/ 11 April 2006

Flights of fancy

Dear Ferial,

I have observed, with a growing degree of trepidation, the slide of the Mail & Guardian down the slippery slope of sensationalism. Final proof of the dire levels to which this once-proud newspaper has sunk must surely be the article about the ”gravy plane” that the Speaker of Parliament, Baleka Mbete, is supposed to have boarded (”Now the Speaker joins the jet set”, March 24).

Mbete visited me at my home in January this year. She mentioned that she had been invited to attend the inauguration of Liberian President Ellen Johnson-Sirleaf, but that she was having terrible problems finding a flight there. The first problem was that the most reliable airliners only fly to Liberia via Europe and she expressed a principled opposition to flying to a fellow African country via Europe.

The second problem was that the only airline operating into Liberia from Nigeria and Côte d’Ivoire was the small airline that had a fatal crash sometime last year, in which the wife of the Nigerian president was killed. Baleka was not at all willing to make use of that airline. Interestingly enough, the day after the M&G‘s slander, the Saturday Star published an article on the recent blacklisting of a number of African airliners by the European Union, which included that airline. The third problem was that she could not afford to be away from Parliament for more than a few days, since the opening of Parliament was due in approximately a month from the date of our conversation.

→ INSTRUCTIONS
a: Answer these questions about the letter:
(i) Whose inauguration had Mbete been invited to attend?
(ii) Which newspaper ran an article on the European Union's blacklisting of African airliners the day after the M&G's piece?
(iii) When was the opening of Parliament due?
b: Rewrite the part of the letter that begins at the words "The second problem" and stops after "of our conversation.", using "Mbete" in place of "Baleka".
You won't need the records to do this.

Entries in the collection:

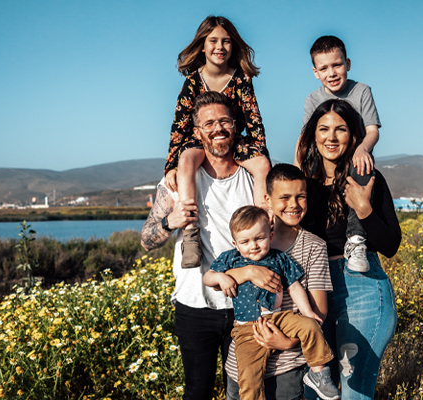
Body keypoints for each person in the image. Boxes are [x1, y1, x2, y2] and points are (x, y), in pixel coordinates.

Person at [141, 91, 279, 400]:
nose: (218, 128)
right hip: (195, 306)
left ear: (235, 126)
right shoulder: (176, 183)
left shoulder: (253, 178)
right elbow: (146, 239)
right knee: (197, 392)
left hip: (248, 304)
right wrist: (170, 221)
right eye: (209, 123)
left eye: (224, 121)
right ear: (197, 131)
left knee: (251, 390)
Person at [296, 99, 401, 400]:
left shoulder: (368, 179)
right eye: (323, 129)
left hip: (363, 288)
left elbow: (391, 245)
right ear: (313, 135)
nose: (331, 137)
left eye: (340, 129)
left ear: (353, 136)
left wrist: (364, 208)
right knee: (317, 392)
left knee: (355, 393)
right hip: (314, 288)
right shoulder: (302, 185)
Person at [222, 163, 336, 400]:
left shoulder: (314, 246)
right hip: (241, 363)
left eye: (300, 196)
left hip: (286, 365)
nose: (293, 204)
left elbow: (319, 312)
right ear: (268, 199)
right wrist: (250, 272)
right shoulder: (252, 235)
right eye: (284, 197)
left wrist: (285, 342)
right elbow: (217, 280)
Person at [165, 15, 271, 269]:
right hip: (198, 141)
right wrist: (170, 165)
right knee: (187, 159)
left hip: (235, 140)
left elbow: (254, 120)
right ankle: (191, 235)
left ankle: (266, 225)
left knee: (262, 166)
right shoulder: (192, 81)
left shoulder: (241, 79)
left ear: (233, 46)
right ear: (202, 45)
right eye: (213, 41)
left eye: (226, 41)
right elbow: (179, 126)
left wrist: (261, 154)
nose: (220, 47)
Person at [295, 35, 381, 273]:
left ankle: (356, 241)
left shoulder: (361, 91)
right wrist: (296, 171)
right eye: (324, 68)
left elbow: (372, 131)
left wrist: (363, 148)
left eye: (337, 65)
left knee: (362, 166)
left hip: (355, 160)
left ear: (348, 64)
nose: (331, 73)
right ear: (315, 72)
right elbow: (304, 139)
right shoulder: (312, 99)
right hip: (323, 163)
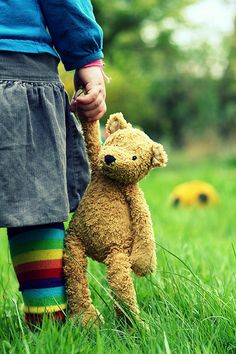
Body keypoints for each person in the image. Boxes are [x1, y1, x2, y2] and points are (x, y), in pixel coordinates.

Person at [0, 0, 106, 326]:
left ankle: (48, 325)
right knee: (37, 201)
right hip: (19, 60)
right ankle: (47, 323)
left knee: (38, 201)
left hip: (16, 61)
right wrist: (86, 57)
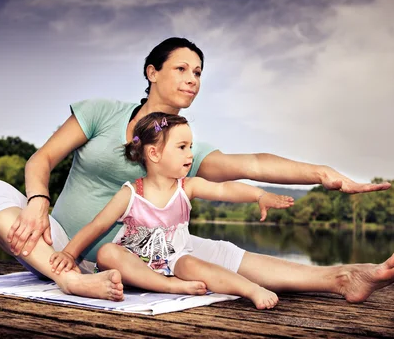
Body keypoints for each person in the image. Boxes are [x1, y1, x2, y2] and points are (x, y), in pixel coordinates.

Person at [0, 37, 394, 303]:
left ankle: (342, 277)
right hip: (61, 245)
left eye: (198, 72)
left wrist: (321, 172)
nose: (192, 78)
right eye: (181, 68)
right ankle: (70, 280)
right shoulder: (101, 113)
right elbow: (41, 160)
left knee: (221, 254)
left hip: (147, 256)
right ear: (151, 72)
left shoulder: (183, 146)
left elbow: (253, 164)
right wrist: (36, 203)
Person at [49, 112, 295, 309]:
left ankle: (249, 289)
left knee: (196, 266)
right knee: (107, 252)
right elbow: (98, 225)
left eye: (191, 146)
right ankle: (169, 287)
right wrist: (70, 254)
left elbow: (224, 190)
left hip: (175, 260)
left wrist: (259, 195)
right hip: (133, 264)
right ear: (154, 153)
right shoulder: (131, 193)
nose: (190, 154)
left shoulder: (187, 187)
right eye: (182, 147)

→ ANSWERS BY TASK
a:
(i) Liberian President Ellen Johnson-Sirleaf's
(ii) The Saturday Star
(iii) About a month from the date of the writer's conversation with Mbete

b:
The second problem was that the only airline operating into Liberia from Nigeria and Côte d’Ivoire was the small airline that had a fatal crash sometime last year, in which the wife of the Nigerian president was killed. Mbete was not at all willing to make use of that airline. Interestingly enough, the day after the M&G‘s slander, the Saturday Star published an article on the recent blacklisting of a number of African airliners by the European Union, which included that airline. The third problem was that she could not afford to be away from Parliament for more than a few days, since the opening of Parliament was due in approximately a month from the date of our conversation.